Australian shares have just managed to end a run of weekly falls at the close by the tiniest of margins after an early rally fizzled out.
The S&P/ASX200 benchmark index closed down 18.7 points, or 0.3 per cent, at 5864.5 points on Friday.
The index was up a mere 0.1 per cent on the week, but ended a run of four consecutive weekly loses.
The All Ordinaries index finished 11.6 points down, or 0.2 per cent, at 6057.6.
Earlier in the day the local market attempted to break the clutches of another nervous performance on Wall Street overnight before again losing ground.
“September is often the month for corrections and we have seen a bit of that so far this month,” AMP Capital head of investment strategy and chief economist Shane Oliver said.
“Despite the volatility Australian shares … managed a small gain over the week.”
A lack of independence from the US was highlighted on Thursday when the market failed to respond to an extremely positive set of jobs numbers.
Even so, Treasurer Josh Frydenberg said the labour market remained “very challenging” despite a surprise fall in the unemployment rate to 6.8 per cent.
“There is a lot of uncertainty out there in the economy – not just here in Australia but globally – and that’s a reflection of the nature of the virus,” he told Sky News on Friday.
Qantas held on to most of its early gain after the airline reported its CEO Alan Joyce agreed to take an 83 per cent pay cut for the 2019/20 financial year, reflecting its tough trading conditions during the COVID-19 pandemic.
It means Mr Joyce’s pay for the financial year was $1.7 million compared to $9.9 million in 2018/19.
Overall, executives at the airline took a 69 per cent pay cut compared to a year earlier.
Qantas chairman Richard Goyder, releasing the airline’s annual report, said the COVID-19 crisis is having a devastating impact on aviation.
Management and the board have shown important leadership by taking no salary for several months and then a reduced salary for months after that, he said.
Qantas shares closed up 0.5 per cent at $3.98.
Otherwise, market sectors generally ended in the red with financials down 0.6 per cent and energy stocks finishing 0.2 per cent lower despite rising oil prices after OPEC said it would crack down on countries which failed to comply with output cuts.
Miners were higher, however, with BHP rising 1.3 per cent to $37.80.
Among the major banks Commonwealth was down 1.0 per cent at $64.37.
Health stocks were 1.0 per cent lower, with market heavyweight CSL down 1.1 per cent at $282.62.
US stocks fell for a second straight day on Thursday as technology-related shares were undermined by Amazon shedding 2.3 per cent and Apple falling 1.6 per cent.
There were also concerns about a stalling US recovery after Labor Department data showed that while fewer people in the US made new claims for unemployment benefits last week, the number remained extremely high.

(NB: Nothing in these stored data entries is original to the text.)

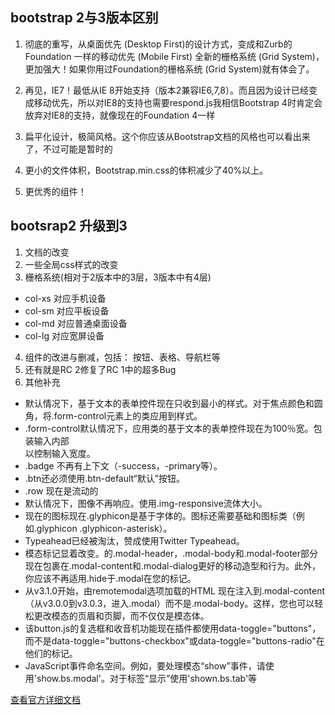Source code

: 
## bootstrap 2与3版本区别


1. 彻底的重写，从桌面优先 (Desktop First)的设计方式，变成和Zurb的 Foundation 一样的移动优先 (Mobile First) 全新的栅格系统 (Grid System)，更加强大！如果你用过Foundation的栅格系统 (Grid System)就有体会了。

2. 再见，IE7！最低从IE 8开始支持（版本2兼容IE6,7,8）。而且因为设计已经变成移动优先，所以对IE8的支持也需要respond.js我相信Bootstrap 4时肯定会放弃对IE8的支持，就像现在的Foundation 4一样

3. 扁平化设计，极简风格。这个你应该从Bootstrap文档的风格也可以看出来了，不过可能是暂时的

4. 更小的文件体积，Bootstrap.min.css的体积减少了40%以上。

5.  更优秀的组件！


## bootsrap2 升级到3

1. 文档的改变
2. 一些全局css样式的改变
3. 栅格系统(相对于2版本中的3层，3版本中有4层)
* col-xs  对应手机设备
* col-sm  对应平板设备
* col-md  对应普通桌面设备
* col-lg  对应宽屏设备
4. 组件的改进与删减，包括： 按钮、表格、导航栏等
5. 还有就是RC 2修复了RC 1中的超多Bug
6. 其他补充

*  默认情况下，基于文本的表单控件现在只收到最小的样式。对于焦点颜色和圆角，将.form-control元素上的类应用到样式。
*  .form-control默认情况下，应用类的基于文本的表单控件现在为100％宽。包装输入内部<div class="col-*"></div>以控制输入宽度。
*  .badge 不再有上下文（-success，-primary等）。
*  .btn还必须使用.btn-default“默认”按钮。
*  .row 现在是流动的
*  默认情况下，图像不再响应。使用.img-responsive流体<img>大小。
*  现在的图标现在.glyphicon是基于字体的。图标还需要基础和图标类（例如.glyphicon .glyphicon-asterisk）。
*  Typeahead已经被淘汰，赞成使用Twitter Typeahead。
*  模态标记显着改变。的.modal-header，.modal-body和.modal-footer部分现在包裹在.modal-content和.modal-dialog更好的移动造型和行为。此外，你应该不再适用.hide于.modal在您的标记。
*  从v3.1.0开始，由remotemodal选项加载的HTML 现在注入到.modal-content（从v3.0.0到v3.0.3，进入.modal）而不是.modal-body。这样，您也可以轻松更改模态的页眉和页脚，而不仅仅是模态体。
*  该button.js的复选框和收音机功能现在插件都使用data-toggle="buttons"，而不是data-toggle="buttons-checkbox"或data-toggle="buttons-radio"在他们的标记。
*  JavaScript事件命名空间。例如，要处理模态“show”事件，请使用'show.bs.modal'。对于标签“显示”使用'shown.bs.tab'等


[查看官方详细文档](http://getbootstrap.com/migration/)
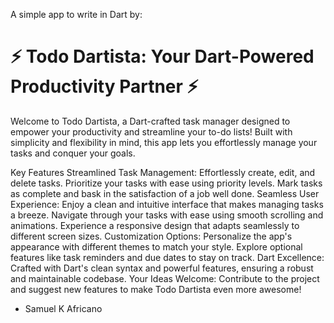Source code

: A simple app to write in Dart by:


# ⚡️  Todo Dartista: Your Dart-Powered Productivity Partner ⚡️

Welcome to Todo Dartista, a Dart-crafted task manager designed to empower your productivity and streamline your to-do lists! Built with simplicity and flexibility in mind, this app lets you effortlessly manage your tasks and conquer your goals.

Key Features
Streamlined Task Management:
Effortlessly create, edit, and delete tasks.
Prioritize your tasks with ease using priority levels.
Mark tasks as complete and bask in the satisfaction of a job well done.
Seamless User Experience:
Enjoy a clean and intuitive interface that makes managing tasks a breeze.
Navigate through your tasks with ease using smooth scrolling and animations.
Experience a responsive design that adapts seamlessly to different screen sizes.
Customization Options:
Personalize the app's appearance with different themes to match your style.
Explore optional features like task reminders and due dates to stay on track.
Dart Excellence:
Crafted with Dart's clean syntax and powerful features, ensuring a robust and maintainable codebase.
Your Ideas Welcome:
Contribute to the project and suggest new features to make Todo Dartista even more awesome!

- Samuel K Africano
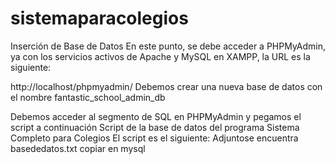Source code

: # sistemaparacolegios
Inserción de Base de Datos
En este punto, se debe acceder a PHPMyAdmin, ya con los servicios activos de Apache y MySQL en XAMPP, la URL es la siguiente:

 http://localhost/phpmyadmin/ 
Debemos crear una nueva base de datos con el nombre fantastic_school_admin_db

Debemos acceder al segmento de SQL en PHPMyAdmin y pegamos el script a continuación
Script de la base de datos del programa Sistema Completo para Colegios
El script es el siguiente:
Adjuntose encuentra basededatos.txt  copiar en mysql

The US major indices finished Thursday as much as 1.3 per cent lower.
US shares have been on the back foot since midweek after the US Federal Reserve disappointed some investors who had expected the central bank to step in and fill the void as a new fiscal package remains tied up in the US Congress.

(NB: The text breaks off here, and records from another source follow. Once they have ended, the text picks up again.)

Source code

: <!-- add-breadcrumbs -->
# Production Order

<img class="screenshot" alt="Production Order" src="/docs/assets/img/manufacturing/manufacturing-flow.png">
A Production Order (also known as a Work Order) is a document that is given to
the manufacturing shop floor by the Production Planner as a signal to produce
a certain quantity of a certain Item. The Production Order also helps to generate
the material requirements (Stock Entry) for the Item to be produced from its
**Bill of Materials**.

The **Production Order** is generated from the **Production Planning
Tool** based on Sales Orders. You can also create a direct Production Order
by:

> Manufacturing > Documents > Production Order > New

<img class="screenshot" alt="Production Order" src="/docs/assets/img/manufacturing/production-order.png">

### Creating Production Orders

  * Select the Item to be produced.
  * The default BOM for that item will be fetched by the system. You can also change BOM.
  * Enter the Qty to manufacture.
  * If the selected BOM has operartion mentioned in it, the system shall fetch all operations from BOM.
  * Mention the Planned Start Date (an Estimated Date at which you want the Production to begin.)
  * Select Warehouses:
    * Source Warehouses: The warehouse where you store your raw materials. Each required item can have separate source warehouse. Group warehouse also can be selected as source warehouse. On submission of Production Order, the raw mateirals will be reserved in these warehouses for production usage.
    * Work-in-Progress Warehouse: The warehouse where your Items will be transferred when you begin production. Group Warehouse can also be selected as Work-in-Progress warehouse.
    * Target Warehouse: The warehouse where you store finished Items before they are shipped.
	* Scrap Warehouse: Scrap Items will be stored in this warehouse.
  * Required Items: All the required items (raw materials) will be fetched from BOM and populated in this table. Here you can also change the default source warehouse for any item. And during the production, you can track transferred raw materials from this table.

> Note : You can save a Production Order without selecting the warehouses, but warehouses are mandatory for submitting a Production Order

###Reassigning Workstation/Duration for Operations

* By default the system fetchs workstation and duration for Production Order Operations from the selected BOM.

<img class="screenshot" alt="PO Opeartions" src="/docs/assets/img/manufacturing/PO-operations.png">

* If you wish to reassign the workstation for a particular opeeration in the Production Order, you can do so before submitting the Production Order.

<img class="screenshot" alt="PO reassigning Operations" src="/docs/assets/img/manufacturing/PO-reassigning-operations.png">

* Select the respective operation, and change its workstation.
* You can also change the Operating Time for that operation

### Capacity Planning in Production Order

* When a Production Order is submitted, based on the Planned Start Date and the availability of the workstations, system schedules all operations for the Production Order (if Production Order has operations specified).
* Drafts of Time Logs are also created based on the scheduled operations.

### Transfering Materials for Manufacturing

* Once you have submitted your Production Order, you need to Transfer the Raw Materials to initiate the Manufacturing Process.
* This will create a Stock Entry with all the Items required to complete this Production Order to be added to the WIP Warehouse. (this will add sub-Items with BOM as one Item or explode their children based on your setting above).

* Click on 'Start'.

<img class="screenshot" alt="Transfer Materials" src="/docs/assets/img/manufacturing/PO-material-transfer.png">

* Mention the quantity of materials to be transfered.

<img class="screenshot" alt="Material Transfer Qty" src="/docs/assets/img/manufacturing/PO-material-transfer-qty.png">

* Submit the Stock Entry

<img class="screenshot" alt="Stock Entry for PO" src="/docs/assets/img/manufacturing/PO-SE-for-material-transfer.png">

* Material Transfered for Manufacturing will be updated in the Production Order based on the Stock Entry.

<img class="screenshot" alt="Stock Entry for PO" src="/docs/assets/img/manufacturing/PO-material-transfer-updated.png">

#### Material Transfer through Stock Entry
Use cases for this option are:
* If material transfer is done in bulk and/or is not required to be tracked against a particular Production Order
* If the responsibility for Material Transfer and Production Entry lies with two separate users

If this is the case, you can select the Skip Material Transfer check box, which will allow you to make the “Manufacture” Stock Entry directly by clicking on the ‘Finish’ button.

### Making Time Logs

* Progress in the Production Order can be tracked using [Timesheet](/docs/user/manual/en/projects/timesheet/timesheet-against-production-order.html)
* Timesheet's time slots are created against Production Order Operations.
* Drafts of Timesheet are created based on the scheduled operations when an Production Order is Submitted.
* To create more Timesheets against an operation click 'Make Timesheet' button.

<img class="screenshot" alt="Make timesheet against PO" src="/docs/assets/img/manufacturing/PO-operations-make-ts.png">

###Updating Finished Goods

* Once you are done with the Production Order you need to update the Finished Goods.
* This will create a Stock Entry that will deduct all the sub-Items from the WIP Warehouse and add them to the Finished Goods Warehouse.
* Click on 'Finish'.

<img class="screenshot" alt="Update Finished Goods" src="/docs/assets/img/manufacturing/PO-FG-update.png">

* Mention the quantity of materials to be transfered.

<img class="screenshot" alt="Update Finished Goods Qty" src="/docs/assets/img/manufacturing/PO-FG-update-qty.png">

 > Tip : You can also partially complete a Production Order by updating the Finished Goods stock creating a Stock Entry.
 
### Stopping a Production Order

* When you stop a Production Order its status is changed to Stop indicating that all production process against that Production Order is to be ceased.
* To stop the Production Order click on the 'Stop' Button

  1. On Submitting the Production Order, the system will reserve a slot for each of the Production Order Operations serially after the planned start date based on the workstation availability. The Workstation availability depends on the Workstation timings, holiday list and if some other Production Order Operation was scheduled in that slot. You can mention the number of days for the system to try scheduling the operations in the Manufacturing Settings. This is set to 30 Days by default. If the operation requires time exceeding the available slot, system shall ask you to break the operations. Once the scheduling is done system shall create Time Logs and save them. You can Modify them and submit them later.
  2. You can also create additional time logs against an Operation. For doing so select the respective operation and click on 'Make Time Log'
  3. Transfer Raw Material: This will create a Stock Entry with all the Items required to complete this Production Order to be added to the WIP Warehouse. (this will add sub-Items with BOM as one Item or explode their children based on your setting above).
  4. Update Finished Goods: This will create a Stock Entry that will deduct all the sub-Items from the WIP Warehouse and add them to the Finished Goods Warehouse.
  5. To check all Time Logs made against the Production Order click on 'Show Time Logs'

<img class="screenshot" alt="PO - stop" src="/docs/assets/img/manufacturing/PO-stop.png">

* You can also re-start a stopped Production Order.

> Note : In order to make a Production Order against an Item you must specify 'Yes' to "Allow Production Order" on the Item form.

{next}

Investsmart market strategist Evan Lucas told Sky News markets are also getting nervous ahead of the November US presidential election, as they traditionally do stretching back to 1928.
“Markets get very, very volatile, they get very, very sporadic and we actually also tend to see an increase in the US dollar. Barring the Aussie dollar/US dollar pair, everything else is tending that way,” he said.
The Aussie dollar was buying 73.15 US cents at 1616 AEST, up from 72.65 US cents at the close on Thursday.
ON THE ASX
* The S&P/ASX200 benchmark index ended down 18.7 points, or 0.3 per cent, at 5864.5 on Friday.
* The All Ordinaries index finished 11.6 points lower, or 0.2 per cent, at 6057.6.
* At 1717 AEST, the SPI200 futures index was trading down five points, or 0.1 per cent, at 5867 points.
One Australian dollar buys:
* 73.15 US cents, from 72.65 on Thursday
* 76.65 Japanese yen, from 76.31 yen
* 61.71 Euro cents, from 61.76 cents
* 56.40 British pence, 56.20 pence
* 107.74 NZ cents, from 108.68 cents.